#### [Your instructions]
If a line holds the word "lines", copy it from the entries.

(Source data)
********************

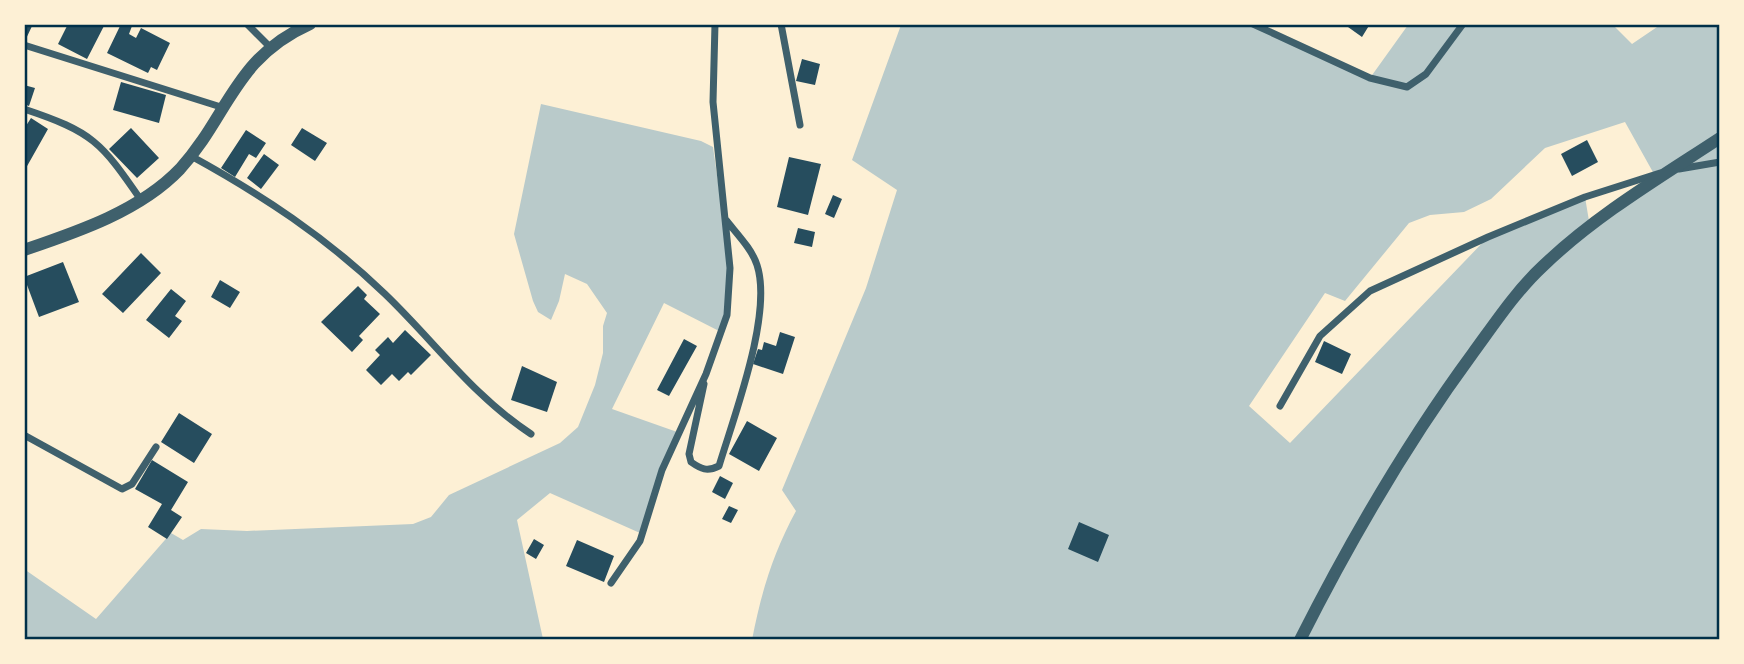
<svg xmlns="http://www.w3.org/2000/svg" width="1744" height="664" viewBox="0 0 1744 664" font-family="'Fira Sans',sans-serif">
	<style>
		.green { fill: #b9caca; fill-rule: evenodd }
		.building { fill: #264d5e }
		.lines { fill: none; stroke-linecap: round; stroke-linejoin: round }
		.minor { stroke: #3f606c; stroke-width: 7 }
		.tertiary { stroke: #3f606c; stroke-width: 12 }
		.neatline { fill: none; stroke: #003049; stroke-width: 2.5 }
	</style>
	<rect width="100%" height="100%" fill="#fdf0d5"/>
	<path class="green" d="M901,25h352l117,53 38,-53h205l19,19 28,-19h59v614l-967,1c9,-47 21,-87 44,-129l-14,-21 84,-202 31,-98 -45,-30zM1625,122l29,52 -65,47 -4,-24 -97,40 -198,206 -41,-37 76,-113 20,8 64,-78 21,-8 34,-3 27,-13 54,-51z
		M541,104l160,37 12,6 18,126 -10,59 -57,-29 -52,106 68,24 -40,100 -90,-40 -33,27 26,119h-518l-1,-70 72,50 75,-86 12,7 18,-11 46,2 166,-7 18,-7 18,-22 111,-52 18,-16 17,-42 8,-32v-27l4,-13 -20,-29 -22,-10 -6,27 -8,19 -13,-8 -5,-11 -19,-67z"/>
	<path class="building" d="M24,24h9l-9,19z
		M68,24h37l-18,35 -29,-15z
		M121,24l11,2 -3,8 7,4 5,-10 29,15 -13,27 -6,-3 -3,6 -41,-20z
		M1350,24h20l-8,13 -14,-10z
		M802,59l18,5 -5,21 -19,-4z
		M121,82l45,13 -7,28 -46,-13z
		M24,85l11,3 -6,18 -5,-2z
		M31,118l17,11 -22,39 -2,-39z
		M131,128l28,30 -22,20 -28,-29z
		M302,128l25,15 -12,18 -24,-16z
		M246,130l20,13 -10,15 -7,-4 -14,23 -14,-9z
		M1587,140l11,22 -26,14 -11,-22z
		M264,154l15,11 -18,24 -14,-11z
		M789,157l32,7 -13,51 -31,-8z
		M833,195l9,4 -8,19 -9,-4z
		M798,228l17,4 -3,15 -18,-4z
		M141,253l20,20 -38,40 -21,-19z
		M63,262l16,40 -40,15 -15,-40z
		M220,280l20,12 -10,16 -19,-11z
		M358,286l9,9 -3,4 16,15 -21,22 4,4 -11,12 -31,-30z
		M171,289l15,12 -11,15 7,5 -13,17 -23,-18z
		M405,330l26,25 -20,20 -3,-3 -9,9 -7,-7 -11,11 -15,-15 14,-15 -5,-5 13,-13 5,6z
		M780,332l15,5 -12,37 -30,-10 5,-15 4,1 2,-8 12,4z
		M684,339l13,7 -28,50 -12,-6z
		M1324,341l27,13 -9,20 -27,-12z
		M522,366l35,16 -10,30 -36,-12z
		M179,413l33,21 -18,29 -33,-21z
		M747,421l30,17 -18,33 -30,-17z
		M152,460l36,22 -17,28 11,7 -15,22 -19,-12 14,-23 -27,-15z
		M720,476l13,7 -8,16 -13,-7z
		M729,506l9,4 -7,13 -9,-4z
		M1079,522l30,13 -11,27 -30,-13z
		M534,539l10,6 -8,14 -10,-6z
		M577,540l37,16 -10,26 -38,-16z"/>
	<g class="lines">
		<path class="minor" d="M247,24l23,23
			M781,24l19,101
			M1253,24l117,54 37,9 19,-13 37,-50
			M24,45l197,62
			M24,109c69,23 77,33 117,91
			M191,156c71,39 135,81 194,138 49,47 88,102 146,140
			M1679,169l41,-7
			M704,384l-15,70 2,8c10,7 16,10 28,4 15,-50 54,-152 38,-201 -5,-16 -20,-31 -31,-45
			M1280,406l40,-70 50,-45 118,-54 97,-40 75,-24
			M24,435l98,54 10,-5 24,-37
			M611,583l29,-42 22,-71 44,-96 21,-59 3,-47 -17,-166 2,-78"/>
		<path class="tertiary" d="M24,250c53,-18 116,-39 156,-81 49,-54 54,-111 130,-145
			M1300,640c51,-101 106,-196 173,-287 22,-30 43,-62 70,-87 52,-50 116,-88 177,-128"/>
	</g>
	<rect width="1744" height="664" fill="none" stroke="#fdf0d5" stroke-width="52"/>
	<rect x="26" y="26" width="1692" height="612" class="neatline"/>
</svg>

********************

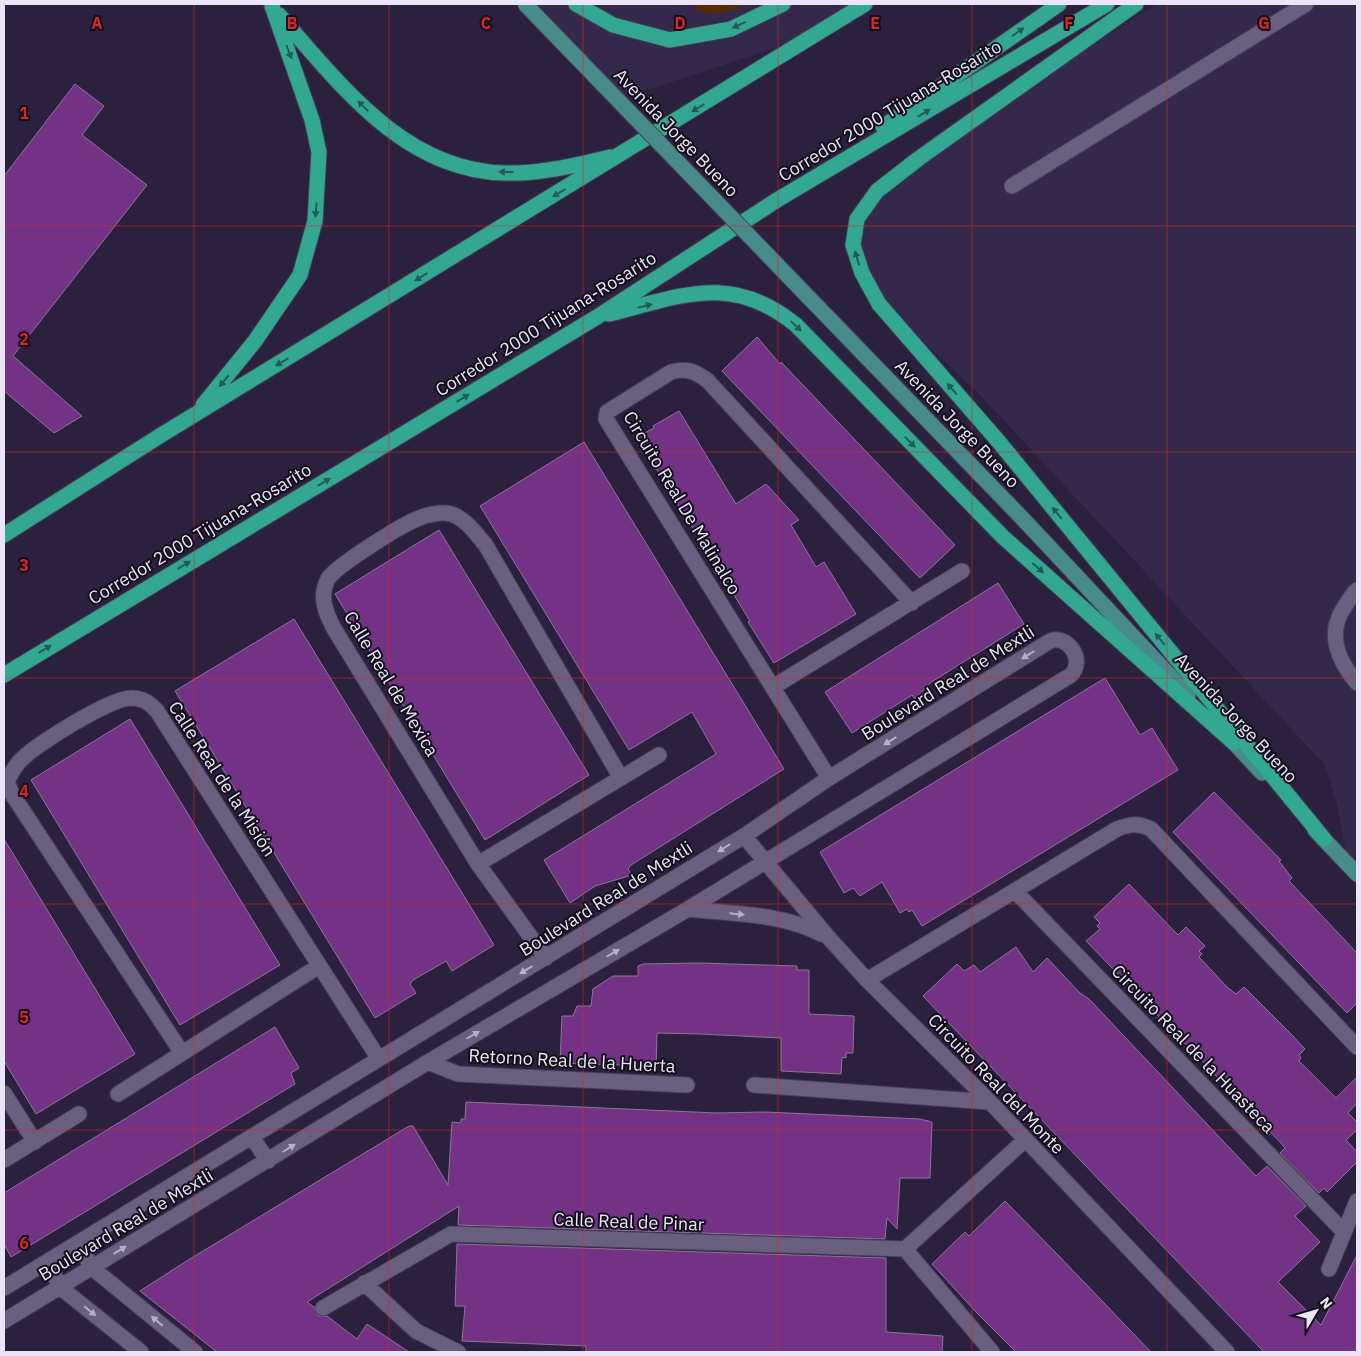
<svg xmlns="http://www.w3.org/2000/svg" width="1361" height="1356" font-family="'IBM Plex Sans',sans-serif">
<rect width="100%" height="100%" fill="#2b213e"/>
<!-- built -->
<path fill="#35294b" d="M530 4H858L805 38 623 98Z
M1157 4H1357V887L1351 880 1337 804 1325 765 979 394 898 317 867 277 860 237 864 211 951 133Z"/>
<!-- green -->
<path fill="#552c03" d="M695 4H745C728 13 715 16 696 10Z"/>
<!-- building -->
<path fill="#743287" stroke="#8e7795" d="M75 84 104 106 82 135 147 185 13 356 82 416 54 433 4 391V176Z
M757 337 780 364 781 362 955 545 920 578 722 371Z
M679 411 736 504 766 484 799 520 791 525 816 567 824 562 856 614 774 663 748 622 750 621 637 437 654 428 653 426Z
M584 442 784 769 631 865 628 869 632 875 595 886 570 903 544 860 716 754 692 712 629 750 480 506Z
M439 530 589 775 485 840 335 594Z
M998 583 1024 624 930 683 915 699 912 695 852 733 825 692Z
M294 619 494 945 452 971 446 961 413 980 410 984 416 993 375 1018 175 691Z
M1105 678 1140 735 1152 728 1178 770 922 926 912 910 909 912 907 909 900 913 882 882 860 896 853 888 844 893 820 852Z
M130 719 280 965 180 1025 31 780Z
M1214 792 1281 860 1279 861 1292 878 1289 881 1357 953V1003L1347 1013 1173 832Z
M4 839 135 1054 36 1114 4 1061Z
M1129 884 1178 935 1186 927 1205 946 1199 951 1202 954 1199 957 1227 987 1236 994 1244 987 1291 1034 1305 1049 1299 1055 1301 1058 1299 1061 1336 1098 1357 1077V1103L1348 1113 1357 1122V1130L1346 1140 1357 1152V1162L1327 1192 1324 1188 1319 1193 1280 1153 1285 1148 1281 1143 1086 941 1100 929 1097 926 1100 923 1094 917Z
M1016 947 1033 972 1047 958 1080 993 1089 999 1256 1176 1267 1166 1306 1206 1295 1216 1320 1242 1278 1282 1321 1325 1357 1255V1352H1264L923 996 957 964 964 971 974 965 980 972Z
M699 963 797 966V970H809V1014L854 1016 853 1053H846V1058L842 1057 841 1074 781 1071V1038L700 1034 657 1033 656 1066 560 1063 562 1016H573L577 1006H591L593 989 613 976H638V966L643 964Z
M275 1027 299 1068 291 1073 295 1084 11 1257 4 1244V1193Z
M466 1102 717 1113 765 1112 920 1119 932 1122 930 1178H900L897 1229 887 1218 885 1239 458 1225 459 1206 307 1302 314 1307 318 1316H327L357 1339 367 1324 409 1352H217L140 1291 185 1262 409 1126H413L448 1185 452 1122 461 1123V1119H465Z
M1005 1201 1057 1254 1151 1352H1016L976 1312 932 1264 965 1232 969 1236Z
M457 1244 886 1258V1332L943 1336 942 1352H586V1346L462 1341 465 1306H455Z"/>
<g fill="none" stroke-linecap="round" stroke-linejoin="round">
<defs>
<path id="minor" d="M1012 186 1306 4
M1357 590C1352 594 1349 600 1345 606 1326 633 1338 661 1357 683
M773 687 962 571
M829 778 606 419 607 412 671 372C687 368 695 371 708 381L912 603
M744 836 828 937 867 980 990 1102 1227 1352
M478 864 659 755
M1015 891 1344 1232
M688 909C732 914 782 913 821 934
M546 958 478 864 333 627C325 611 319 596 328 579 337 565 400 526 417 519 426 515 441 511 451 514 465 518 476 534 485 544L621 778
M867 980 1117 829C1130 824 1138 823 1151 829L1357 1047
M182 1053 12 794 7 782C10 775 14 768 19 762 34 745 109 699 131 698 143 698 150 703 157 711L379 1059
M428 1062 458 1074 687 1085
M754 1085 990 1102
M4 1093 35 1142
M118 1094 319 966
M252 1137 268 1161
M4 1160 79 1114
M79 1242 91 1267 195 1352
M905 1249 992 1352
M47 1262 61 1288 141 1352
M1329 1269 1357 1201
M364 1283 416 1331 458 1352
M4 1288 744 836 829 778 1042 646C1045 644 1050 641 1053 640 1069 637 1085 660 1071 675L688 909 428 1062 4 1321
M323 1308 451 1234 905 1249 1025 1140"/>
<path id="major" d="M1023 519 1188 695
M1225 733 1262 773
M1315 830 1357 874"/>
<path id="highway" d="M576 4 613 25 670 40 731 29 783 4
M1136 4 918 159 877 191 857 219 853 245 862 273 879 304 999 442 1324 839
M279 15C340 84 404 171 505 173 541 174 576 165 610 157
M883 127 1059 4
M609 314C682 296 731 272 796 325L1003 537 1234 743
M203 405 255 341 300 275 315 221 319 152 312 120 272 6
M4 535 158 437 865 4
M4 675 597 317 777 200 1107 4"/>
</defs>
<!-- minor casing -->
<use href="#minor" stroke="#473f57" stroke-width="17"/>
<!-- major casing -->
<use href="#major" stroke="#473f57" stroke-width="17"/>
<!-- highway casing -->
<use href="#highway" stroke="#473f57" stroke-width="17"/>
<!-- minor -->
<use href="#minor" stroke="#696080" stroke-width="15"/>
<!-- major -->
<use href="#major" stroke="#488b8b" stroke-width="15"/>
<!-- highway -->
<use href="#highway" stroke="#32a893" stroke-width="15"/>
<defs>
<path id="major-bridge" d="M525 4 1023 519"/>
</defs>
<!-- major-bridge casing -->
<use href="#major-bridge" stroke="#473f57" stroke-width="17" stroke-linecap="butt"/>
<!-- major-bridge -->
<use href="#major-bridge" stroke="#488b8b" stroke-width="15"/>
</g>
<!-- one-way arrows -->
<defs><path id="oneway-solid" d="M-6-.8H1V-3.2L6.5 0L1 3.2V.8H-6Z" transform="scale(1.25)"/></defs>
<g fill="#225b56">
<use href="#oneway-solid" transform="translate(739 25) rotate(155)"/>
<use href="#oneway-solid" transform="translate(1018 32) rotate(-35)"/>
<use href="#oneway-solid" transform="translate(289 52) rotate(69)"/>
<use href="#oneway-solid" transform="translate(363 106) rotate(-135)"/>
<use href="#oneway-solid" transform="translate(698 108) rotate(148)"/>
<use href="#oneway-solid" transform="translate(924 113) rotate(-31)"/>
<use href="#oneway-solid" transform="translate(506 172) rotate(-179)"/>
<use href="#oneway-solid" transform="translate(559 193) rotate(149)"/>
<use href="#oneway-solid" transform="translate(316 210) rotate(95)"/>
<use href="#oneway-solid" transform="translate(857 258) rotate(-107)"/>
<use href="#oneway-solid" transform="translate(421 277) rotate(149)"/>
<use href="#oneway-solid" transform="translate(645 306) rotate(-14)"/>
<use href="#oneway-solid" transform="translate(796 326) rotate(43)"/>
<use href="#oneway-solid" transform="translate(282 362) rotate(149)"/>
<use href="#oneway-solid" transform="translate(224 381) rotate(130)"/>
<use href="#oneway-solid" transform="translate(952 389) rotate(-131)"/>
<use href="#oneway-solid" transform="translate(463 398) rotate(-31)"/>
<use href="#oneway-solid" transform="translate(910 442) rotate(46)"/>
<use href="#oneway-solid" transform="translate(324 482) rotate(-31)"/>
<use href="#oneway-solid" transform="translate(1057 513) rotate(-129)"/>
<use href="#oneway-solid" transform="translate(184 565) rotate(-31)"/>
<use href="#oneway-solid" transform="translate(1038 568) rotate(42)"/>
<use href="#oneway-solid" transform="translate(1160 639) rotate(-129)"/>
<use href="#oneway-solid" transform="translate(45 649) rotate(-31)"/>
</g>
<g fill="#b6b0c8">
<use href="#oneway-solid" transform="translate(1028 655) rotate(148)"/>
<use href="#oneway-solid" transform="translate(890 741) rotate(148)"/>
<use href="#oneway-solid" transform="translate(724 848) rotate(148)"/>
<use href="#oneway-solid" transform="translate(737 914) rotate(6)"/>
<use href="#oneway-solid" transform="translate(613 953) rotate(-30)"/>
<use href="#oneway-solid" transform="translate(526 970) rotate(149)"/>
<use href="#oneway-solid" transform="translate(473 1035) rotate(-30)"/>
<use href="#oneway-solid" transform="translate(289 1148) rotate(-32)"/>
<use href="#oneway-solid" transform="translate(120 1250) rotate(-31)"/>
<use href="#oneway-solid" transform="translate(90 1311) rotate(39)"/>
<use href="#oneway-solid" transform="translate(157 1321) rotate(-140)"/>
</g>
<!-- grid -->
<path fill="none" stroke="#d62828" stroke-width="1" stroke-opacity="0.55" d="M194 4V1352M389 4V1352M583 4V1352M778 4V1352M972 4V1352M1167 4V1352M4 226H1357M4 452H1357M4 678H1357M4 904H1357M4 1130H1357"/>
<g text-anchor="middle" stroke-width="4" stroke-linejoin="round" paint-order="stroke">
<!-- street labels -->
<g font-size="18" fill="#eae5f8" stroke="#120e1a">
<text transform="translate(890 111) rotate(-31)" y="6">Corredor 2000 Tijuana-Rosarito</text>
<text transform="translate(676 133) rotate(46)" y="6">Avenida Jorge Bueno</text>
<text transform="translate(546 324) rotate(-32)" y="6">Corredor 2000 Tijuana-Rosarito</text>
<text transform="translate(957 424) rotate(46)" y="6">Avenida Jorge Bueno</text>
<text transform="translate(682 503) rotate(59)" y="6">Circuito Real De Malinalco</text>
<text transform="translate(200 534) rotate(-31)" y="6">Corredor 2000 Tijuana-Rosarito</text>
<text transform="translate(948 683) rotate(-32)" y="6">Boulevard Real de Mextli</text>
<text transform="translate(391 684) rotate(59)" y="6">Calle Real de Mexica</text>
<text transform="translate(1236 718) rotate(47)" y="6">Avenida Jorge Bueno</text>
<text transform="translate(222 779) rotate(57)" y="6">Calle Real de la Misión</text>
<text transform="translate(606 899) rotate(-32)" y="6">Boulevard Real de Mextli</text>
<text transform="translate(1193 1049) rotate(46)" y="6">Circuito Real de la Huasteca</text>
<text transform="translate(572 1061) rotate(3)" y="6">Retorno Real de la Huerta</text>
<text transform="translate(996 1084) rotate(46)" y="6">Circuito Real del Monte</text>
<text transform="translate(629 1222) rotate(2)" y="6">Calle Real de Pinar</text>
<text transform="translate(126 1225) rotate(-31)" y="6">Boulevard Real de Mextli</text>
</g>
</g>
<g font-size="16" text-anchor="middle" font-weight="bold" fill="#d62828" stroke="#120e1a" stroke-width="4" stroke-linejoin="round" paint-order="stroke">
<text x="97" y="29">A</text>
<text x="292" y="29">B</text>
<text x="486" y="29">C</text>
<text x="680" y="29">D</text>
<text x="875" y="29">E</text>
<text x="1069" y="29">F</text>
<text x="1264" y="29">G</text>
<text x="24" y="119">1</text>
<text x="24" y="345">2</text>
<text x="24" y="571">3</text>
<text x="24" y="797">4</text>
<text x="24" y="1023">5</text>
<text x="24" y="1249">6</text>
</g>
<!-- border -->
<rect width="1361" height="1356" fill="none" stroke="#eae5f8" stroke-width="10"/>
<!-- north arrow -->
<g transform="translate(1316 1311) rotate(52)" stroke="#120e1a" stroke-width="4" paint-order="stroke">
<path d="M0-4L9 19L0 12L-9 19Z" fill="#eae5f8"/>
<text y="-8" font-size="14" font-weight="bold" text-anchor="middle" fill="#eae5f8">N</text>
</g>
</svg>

********************

#### [Answer to this exercise]
		.lines { fill: none; stroke-linecap: round; stroke-linejoin: round }
	<g class="lines">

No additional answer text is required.